At the end of the day, we believe what we want to believe. Yes, God works in mysterious ways and uses different kinds of things to bring different kinds of people to faith, but if someone wants to cast aside the Scriptures, there are always excuses for it. But that’s the same with everything, isn’t it? Just last night, someone told me that the only way I could even attempt to make a believable case about an issue was if I responded page-by-page, evidence-for-evidence to every bit of a very specific 300-page book written on that subject in the 1800s. Well, “A fool hath no delight in understanding, but that his heart may discover itself” (Prov. 18:2 KJV). If someone is setting up that specific and exhaustive a standard, then he or she is almost certainly not interested in the truth. It’s similar to people who claim manuscripts are fake because they’ve never been scientifically tested—but testing is often destructive and destruction is against the policies of nearly every library. Without credible reason to subject a manuscript for testing, it will never be needlessly damaged. No amount of evidence is enough to convince someone who is thoroughly committed to disbelief. Only a work of God in someone’s heart can do that. I would say that we can be certain that we have not lost God’s Word, and though there may be cases when the process of textual criticism cannot at present decide between two competing readings (and many of these places are not translatable differences), we can even in those cases be certain that the original text is one of those options (and for a good estimate of how many places those are that make any kind of real difference, simply look at the footnotes in a few modern Bibles that say things like “some manuscripts say…”). And honestly, that’s consistent with the experience of many Christians before the printing press—if a manuscript had a correction where the corrected and the uncorrected reading were sensible, how could a reader know with certainty which reading was correct? Well, you simply had faith in Christ, that he will not let you down, and you trust that one of those readings is correct, and you do what you can in faith, and you trust that whatever you do will not be enough to snatch you out of Christ’s hand.

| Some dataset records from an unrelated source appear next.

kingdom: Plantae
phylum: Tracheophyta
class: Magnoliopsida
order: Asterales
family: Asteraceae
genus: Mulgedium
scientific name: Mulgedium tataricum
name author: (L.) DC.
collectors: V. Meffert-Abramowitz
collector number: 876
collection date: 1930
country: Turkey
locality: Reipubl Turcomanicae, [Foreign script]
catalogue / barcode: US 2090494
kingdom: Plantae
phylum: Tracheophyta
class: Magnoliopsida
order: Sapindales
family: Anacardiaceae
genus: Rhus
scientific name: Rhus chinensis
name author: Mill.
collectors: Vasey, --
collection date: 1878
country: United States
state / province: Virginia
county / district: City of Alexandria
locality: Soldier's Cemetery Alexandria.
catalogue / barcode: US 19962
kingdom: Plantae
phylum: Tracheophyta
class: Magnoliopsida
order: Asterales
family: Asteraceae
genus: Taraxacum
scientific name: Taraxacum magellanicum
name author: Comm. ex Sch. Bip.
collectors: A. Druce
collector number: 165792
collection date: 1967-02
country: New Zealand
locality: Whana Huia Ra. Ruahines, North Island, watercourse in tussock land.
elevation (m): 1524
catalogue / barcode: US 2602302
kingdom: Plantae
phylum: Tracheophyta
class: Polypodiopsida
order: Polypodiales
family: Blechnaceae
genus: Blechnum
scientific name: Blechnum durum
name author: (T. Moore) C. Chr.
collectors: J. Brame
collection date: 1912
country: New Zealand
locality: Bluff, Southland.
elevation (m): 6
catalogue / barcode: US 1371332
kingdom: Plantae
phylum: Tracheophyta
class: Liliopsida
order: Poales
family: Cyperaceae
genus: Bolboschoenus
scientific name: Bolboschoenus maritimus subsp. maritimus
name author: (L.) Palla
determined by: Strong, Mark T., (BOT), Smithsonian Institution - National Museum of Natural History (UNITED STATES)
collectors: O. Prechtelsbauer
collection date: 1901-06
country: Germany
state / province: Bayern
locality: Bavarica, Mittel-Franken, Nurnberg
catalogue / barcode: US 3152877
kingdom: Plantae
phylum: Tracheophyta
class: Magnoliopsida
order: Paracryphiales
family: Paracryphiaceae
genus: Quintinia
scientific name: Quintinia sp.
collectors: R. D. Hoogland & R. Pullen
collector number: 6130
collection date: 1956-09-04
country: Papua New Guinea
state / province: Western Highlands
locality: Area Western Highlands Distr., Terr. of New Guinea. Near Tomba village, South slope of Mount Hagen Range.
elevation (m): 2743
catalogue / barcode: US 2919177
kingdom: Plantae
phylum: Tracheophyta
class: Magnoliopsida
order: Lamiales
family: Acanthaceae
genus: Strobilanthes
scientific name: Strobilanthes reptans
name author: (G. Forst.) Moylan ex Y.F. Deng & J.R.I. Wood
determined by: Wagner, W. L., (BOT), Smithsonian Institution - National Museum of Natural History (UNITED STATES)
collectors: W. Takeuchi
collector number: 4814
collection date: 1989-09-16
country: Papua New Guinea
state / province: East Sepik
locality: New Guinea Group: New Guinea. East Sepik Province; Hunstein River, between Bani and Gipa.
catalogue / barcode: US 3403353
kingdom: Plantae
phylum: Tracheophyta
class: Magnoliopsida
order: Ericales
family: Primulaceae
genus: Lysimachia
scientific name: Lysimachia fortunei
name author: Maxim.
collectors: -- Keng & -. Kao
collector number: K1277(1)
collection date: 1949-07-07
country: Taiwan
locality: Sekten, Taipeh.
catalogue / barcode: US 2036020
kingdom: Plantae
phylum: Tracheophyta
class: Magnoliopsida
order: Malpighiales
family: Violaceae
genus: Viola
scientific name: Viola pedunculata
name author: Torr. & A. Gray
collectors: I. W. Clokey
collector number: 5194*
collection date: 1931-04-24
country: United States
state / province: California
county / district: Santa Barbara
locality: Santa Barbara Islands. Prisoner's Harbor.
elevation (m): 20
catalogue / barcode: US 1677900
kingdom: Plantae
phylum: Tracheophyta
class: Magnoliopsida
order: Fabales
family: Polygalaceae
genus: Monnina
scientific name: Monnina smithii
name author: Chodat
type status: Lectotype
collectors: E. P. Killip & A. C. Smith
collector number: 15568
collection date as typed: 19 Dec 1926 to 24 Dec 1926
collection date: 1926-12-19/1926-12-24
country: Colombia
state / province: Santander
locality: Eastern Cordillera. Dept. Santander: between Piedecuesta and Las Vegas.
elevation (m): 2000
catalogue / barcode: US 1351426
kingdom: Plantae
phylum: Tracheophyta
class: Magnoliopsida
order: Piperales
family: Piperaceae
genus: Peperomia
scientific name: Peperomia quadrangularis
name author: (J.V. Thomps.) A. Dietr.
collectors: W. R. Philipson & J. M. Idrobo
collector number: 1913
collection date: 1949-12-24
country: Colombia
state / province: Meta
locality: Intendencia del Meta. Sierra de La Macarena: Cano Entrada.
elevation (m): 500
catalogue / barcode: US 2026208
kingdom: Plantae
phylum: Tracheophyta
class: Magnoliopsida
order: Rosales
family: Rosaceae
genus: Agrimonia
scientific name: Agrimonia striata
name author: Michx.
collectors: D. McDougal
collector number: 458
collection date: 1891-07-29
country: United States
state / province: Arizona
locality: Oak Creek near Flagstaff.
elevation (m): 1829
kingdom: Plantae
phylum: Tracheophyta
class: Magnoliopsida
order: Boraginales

What impact do you desire to see in the Christian world through this book?

What impact do I desire to see through this book? I would hope that it has a long-term trickle-down effect of helping those who defend the New Testament’s reliability sharpen their arguments. Richard Porson said, “To use a weak argument in behalf of a good cause, can only tend to infuse suspicion of the cause itself into the minds of all who see the weakness of the argument.” Would that we could avoid that!